Phillips paces the Reds with 88 runs produced. He also has 50 RBIs, one more than Votto. Bruce is the team leader with 57 RBIs, and he's tied with Votto with 87 runs produced.
That's not to say that Phillips or Bruce is as deserving as Votto when it comes to MVP talk. They're not; Votto is easily the best all-around hitter and the most feared of the three. What the stats illustrate, though, is that it's easier for Votto to produce big numbers in a solid Reds middle of the order than it is for McCutchen to do the same in his team's mediocre-at-best lineup.
Braun is on pace to hit more home runs and drive in more runs than he did last year, when he edged Kemp for the NL MVP. The most impressive thing about that is that he no longer has Prince Fielder protecting him in the Brewers' lineup.

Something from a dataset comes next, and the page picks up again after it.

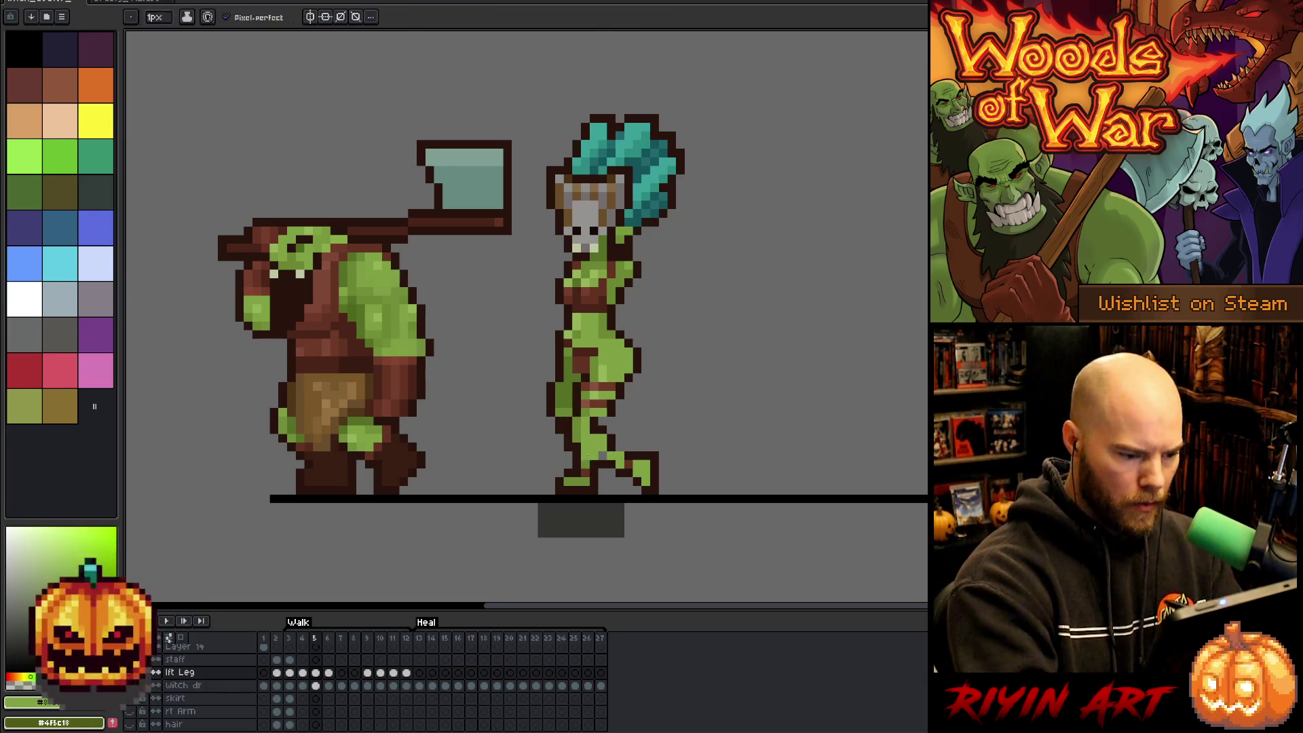
alt+click(612, 433)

However, two factors will probably work against Braun as he tries to repeat. With a 42-47 overall record, the Brewers more likely to sell at the trade deadline than they are to contend for a playoff berth. Even more importantly, though, the feeling is that numerous voters will decline to vote for Braun again because of his positive test for extraordinarily high levels of testosterone at the end of last season.
Braun successfully won his appeal on a technicality and avoided a 50-game suspension to begin this season, but a majority of voters is unlikely to agree that Braun's urine sample was tampered with. If most voters buy the tampering story, then Braun's stats (.312, 26 homers, 65 RBIs) will give him a chance to win the MVP even if the Brewers don't return to the playoffs.

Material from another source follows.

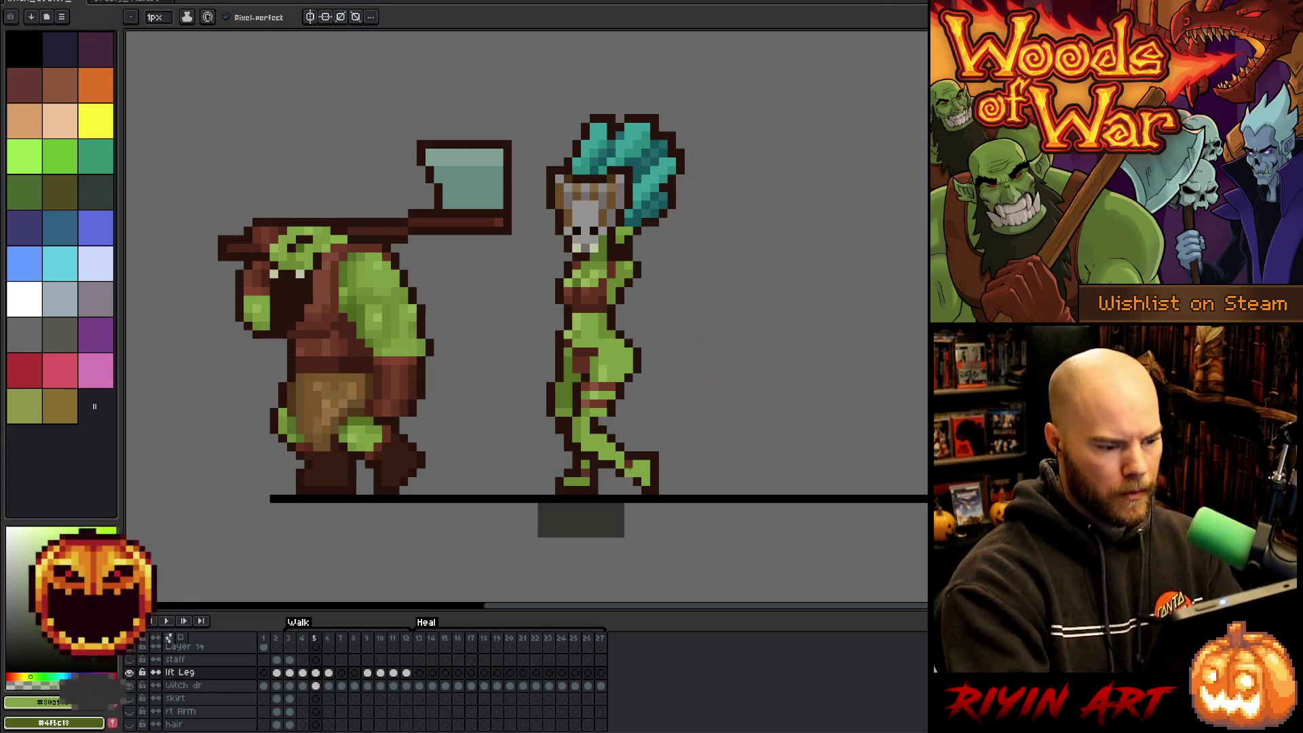
Step through walk frames 4 to 7 comparing poses, ending on frame 6.
key(Left)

The Mets' Wright will also be a legitimate MVP candidate, especially if his team remains in contention all season. He has an outside shot at finishing first in the NL in batting (currently .345) and OPS (currently .991). With just 11 homers, though, he would probably have to improve his power numbers to win the MVP.
Wright is having a great season and has clearly been the leader of a Mets team that has far exceeded expectations. However, Ike Davis, Lucas Duda and Daniel Murphy are all on pace to drive in better than 80 runs, so the supporting cast around Wright is better than perceived.
If you're McCutchen, you have not had great table setters in front of you, nor outstanding run producers behind you. You have essentially been the Pirates' offense.
Despite the enormous pressure that's been put on McCutchen's shoulders, he's turning in by far his finest season. He has never hit more than 23 homers in a season, but he has 21 already. He has never scored more than 94 runs in a season, but he has 61 already. He's never driven in more than 89 runs, but he has 64 already.
McCutchen's previous best batting average was .289, but it's .372 this year. His previous best slugging percentage was .471, but it's .649 so far this season. His previous best on-base percentage was .365, but this year it's .424.
McCutchen has a legitimate shot at the NL Triple Crown, and he is also playing Gold Glove-caliber defense at a critical position - center field.
McCutchen has never so much as received a 10th-place vote for NL MVP during his previous three seasons with the Pirates. If his second half of 2012 is anything like his first half, he's going to deserve most of this year's first-place votes.